A simple and fast algorithm for computing discrete Voronoi, Johnson-Mehl or Laguerre diagrams of points

TL;DR

This paper introduces a simple, fast algorithm for computing digital Voronoi, Johnson-Mehl, or Laguerre diagrams in any dimension, optimized for high-resolution microstructure imaging and compatible with FFT-based homogenization.

Contribution

It presents a novel, efficient algorithm that simplifies the computation of various Voronoi-type diagrams with optimal performance and broad applicability.

Findings

Algorithm operates in O(N_v log N_s) time

Suitable for high-resolution microstructure imaging

Compatible with FFT-based homogenization methods

Abstract

This article presents an algorithm to compute digital images of Voronoi, Johnson-Mehl or Laguerre diagrams of a set of punctual sites, in a domain of a Euclidean space of any dimension. The principle of the algorithm is, in a first step, to investigate the voxels in balls centred around the sites, and, in a second step, to process the voxels remaining outside the balls. The optimal choice of ball radii can be determined analytically or numerically, which allows a performance of the algorithm in $O(N_v \ln N_s$), where $N_v$ is the total number of voxels of the domain and $N_s$ the number of sites of the tessellation.
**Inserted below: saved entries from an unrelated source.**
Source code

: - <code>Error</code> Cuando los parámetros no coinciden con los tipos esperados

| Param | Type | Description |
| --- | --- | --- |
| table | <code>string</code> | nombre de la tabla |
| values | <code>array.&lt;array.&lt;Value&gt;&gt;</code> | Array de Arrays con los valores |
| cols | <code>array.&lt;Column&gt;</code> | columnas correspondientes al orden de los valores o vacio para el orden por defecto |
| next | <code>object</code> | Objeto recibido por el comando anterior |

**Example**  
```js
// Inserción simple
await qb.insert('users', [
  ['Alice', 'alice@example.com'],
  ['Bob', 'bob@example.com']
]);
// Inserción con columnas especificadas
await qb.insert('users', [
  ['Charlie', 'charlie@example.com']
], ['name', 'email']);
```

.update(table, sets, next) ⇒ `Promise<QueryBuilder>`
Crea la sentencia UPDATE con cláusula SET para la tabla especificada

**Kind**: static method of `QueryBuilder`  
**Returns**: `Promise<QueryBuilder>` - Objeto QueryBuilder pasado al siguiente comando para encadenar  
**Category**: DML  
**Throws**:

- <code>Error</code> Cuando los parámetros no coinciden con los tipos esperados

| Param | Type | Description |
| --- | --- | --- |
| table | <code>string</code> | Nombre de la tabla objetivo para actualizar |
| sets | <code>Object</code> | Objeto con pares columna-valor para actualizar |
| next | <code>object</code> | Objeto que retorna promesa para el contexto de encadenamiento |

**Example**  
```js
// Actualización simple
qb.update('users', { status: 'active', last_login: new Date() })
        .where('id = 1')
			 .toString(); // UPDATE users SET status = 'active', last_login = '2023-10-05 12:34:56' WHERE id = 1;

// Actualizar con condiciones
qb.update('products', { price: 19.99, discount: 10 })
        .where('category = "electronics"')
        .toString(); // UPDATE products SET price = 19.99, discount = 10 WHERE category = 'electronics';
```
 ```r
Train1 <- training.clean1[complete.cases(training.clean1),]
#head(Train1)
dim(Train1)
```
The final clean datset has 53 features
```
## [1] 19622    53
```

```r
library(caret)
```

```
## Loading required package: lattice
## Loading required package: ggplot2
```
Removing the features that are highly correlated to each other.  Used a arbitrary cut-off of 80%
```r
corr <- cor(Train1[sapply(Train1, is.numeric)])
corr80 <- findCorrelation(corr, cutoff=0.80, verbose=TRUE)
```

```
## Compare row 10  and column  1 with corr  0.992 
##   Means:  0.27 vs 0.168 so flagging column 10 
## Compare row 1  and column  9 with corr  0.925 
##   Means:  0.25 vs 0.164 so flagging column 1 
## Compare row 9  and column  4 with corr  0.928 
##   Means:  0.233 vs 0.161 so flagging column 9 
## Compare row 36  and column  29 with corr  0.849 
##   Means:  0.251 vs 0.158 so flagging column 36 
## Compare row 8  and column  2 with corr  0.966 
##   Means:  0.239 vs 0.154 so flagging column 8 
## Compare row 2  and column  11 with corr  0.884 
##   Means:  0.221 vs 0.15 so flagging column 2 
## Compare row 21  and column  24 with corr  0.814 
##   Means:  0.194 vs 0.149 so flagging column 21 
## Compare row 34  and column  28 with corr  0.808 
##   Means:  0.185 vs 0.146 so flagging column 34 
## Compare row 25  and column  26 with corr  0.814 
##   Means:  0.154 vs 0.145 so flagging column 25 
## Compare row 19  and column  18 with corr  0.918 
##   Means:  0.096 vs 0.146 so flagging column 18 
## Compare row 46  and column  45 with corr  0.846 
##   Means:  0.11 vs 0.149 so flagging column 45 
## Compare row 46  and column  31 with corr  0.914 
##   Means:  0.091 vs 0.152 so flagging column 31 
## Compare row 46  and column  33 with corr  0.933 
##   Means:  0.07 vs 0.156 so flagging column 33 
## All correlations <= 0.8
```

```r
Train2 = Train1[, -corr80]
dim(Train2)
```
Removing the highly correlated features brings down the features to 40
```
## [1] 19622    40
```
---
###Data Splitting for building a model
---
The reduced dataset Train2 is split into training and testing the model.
Periodic and non-periodic boundary conditions are considered. A major advantage of the algorithm is its simplicity which makes it very easy to implement. This makes the algorithm suitable for creating high resolution images of microstructures containing a large number of cells, in particular when calculations using FFT-based homogenisation methods are then to be applied to the simulated materials.